People who might be eligible for this trial are adults with cancer who have developed significant side effects (grade 3 or higher) after receiving fluoropyrimidine chemotherapy, especially if they received a higher than recommended dose or infusion rate. Participants need to be able to take medicine by mouth and have certain organ functions within safe limits. The study requires hospitalization for at least 48 hours to closely monitor treatment and side effects. Pregnant or breastfeeding women and people with certain health conditions, like severe liver or kidney problems, are not eligible.

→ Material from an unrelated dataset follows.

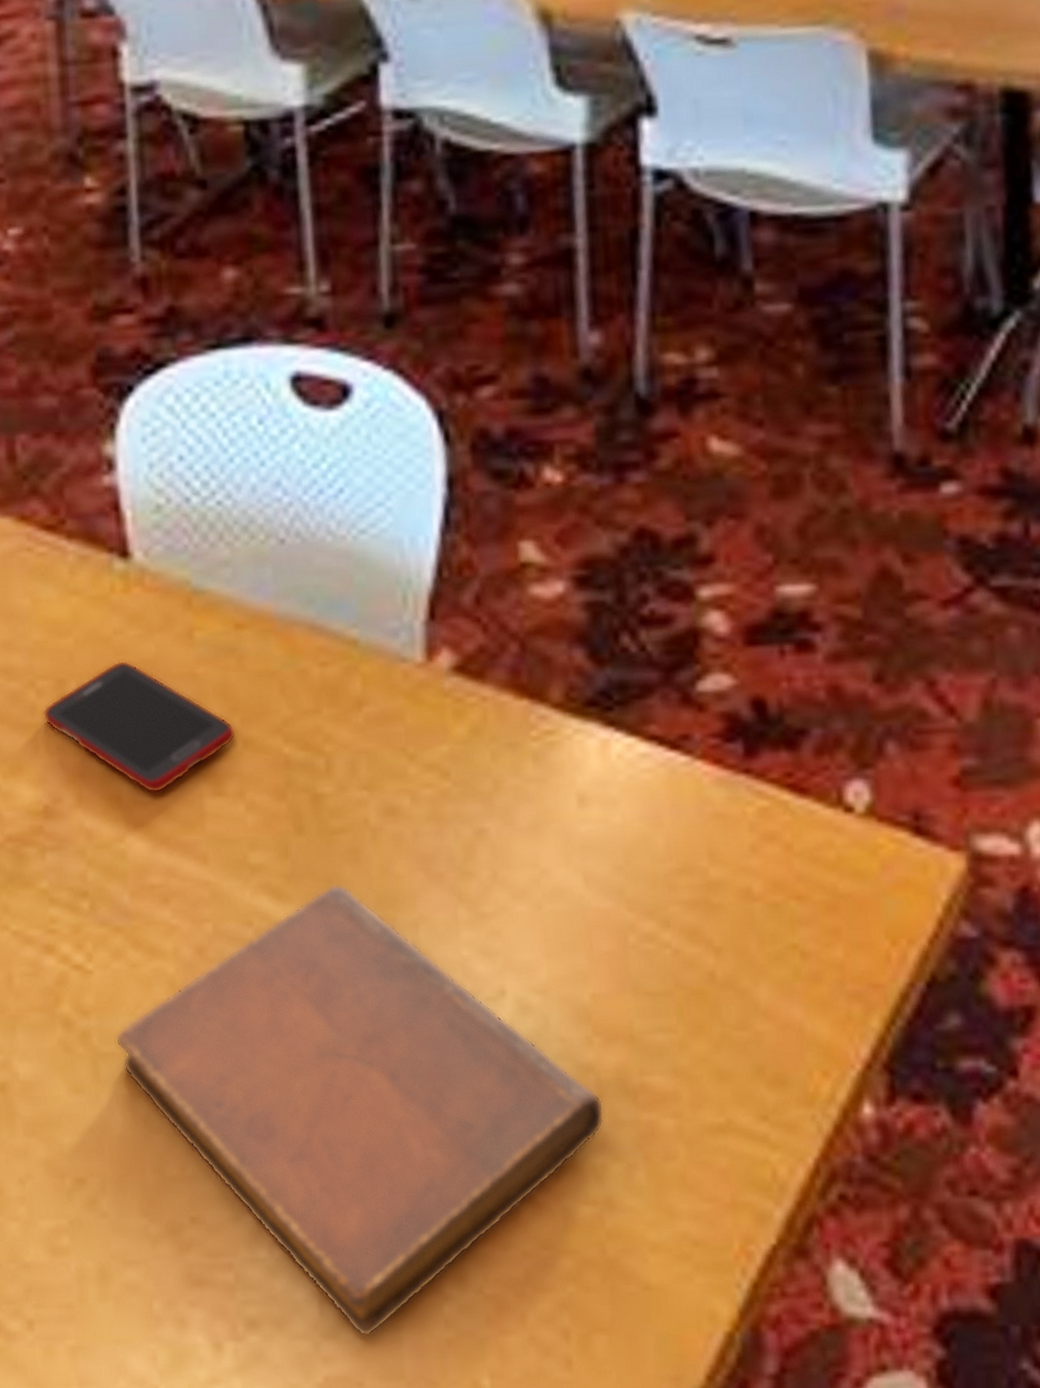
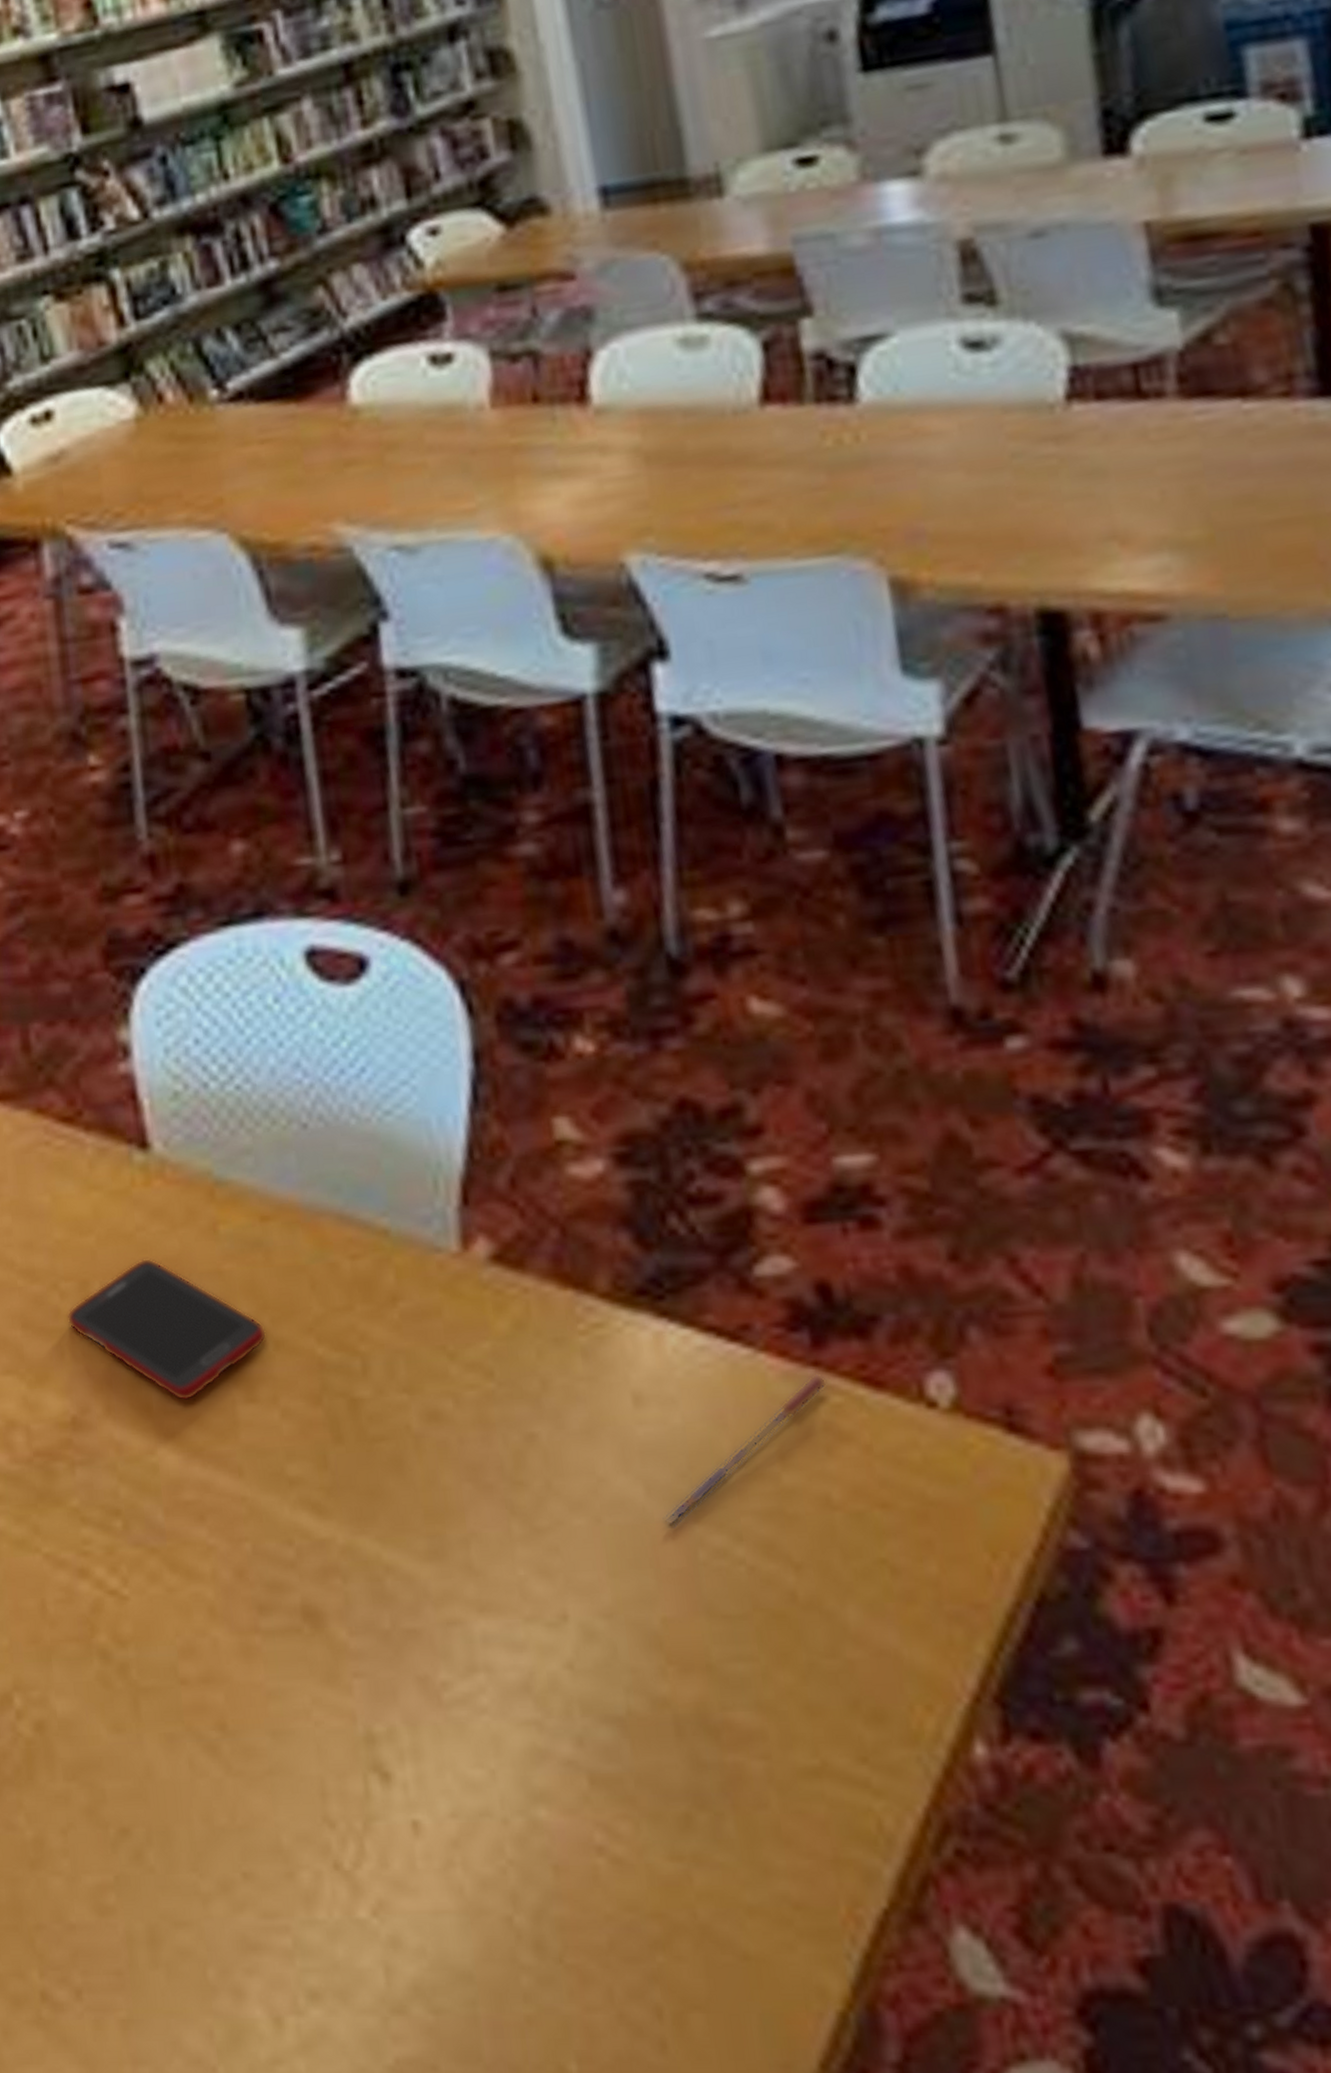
notebook: present [115,884,605,1337] -> none [155,1497,685,2012]
pen: none [598,780,756,915] -> present [662,1373,828,1528]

If you join, you can expect careful medical supervision while receiving the study drug in a hospital setting, with the goal of safely reducing your chemotherapy-related toxicities.

Gender

ALL

Eligibility criteria

• Inclusion Criteria:
• • Presence of at least one severe toxicity or intoxication resulting from fluoropyrimidine use, defined as: receiving an overdose of medication (total dose and/or infusion rate higher than recommended in the package insert) and/or Grade 3 or 4 serious adverse events after fluoropyrimidine exposure, according to CTCAE v5.0, which may include (but are not limited to): nausea, vomiting, diarrhea, anemia, neutropenia, febrile neutropenia, thrombocytopenia, and mucositis;
• • Lack of access to uridine triacetate (UT) in the standard of care;
• • Diagnosis of an invasive solid tumor under systemic treatment with a fluoropyrimidine (5-fluorouracil or capecitabine);
• • Organ function considered adequate by the investigator prior to the current fluoropyrimidine intoxication episode;
• • Ability to take oral medication;
• • For men and women of reproductive potential, agreement to practice abstinence or use highly effective contraceptive methods during study participation and for at least 6 months after the last dose of IP;
• • Men must agree not to donate sperm for at least 6 months after the last dose of IP;
• • Body surface area between 1.4 and 2.4 m², calculated using the Du Bois method;
• • AST/ALT within normal limits for participants without liver metastases;
• • AST/ALT up to 3x the upper limit of normal in participants with liver metastases;
• • Total and fractionated bilirubin up to 2x the upper limit of normal;
• • Agreement to abstain from alcohol consumption during the treatment period;
• • As a specific inclusion criterion for participants in Phase 1 of the study: a medical indication, according to routine care, for hospitalization of at least 48 hours for the clinical management of fluoropyrimidine-related toxicity.
• Exclusion Criteria:
• • Pregnant or breastfeeding women;
• • Known history of allergic reaction to the molecules of the copound and/or to other molecules in the same class;
• • Life expectancy of less than 30 days prior to hospital admission, based on underlying cancer and existing comorbidities;
• • Estimated creatinine clearance \<70 mL/min;
• • Liver cirrhosis;
• • Known liver or kidney disease;
• • Individuals with acquired immunodeficiency may be included only if they have no active opportunistic infections and following careful clinical assessment by the investigator, taking into account concurrent medications;
• • Family history or known deficiency of the enzyme responsible for metabolizing the molecules of the copound and/or to other molecules in the same class;
• • Uncontrolled infection;
• • Hemodynamically unstable patients;
• • Patients under orotracheal intubation;
• • Patients unable to take oral medication;
• • Prolonged QT interval;
• • CNS metastases considered uncontrolled by the investigator;
• • History of malabsorptive or inflammatory gastrointestinal disease;
• • Use within the last 30 days of lactulose, protease inhibitors, amiodarone, carbamazepine, phenytoin, phenobarbital, oxcarbazepine, rifabutin, rifampin, or rifapentine;
• • Use within the last 5 days of dietary supplements containing the molecules of the copound;
• • Use within the last 30 days of drugs classified as anticonvulsants;
• • Personal history of seizures;
• • Comorbidities deemed limiting by the investigator;
• • History of renal or liver transplant;
• • Presence of intestinal obstruction.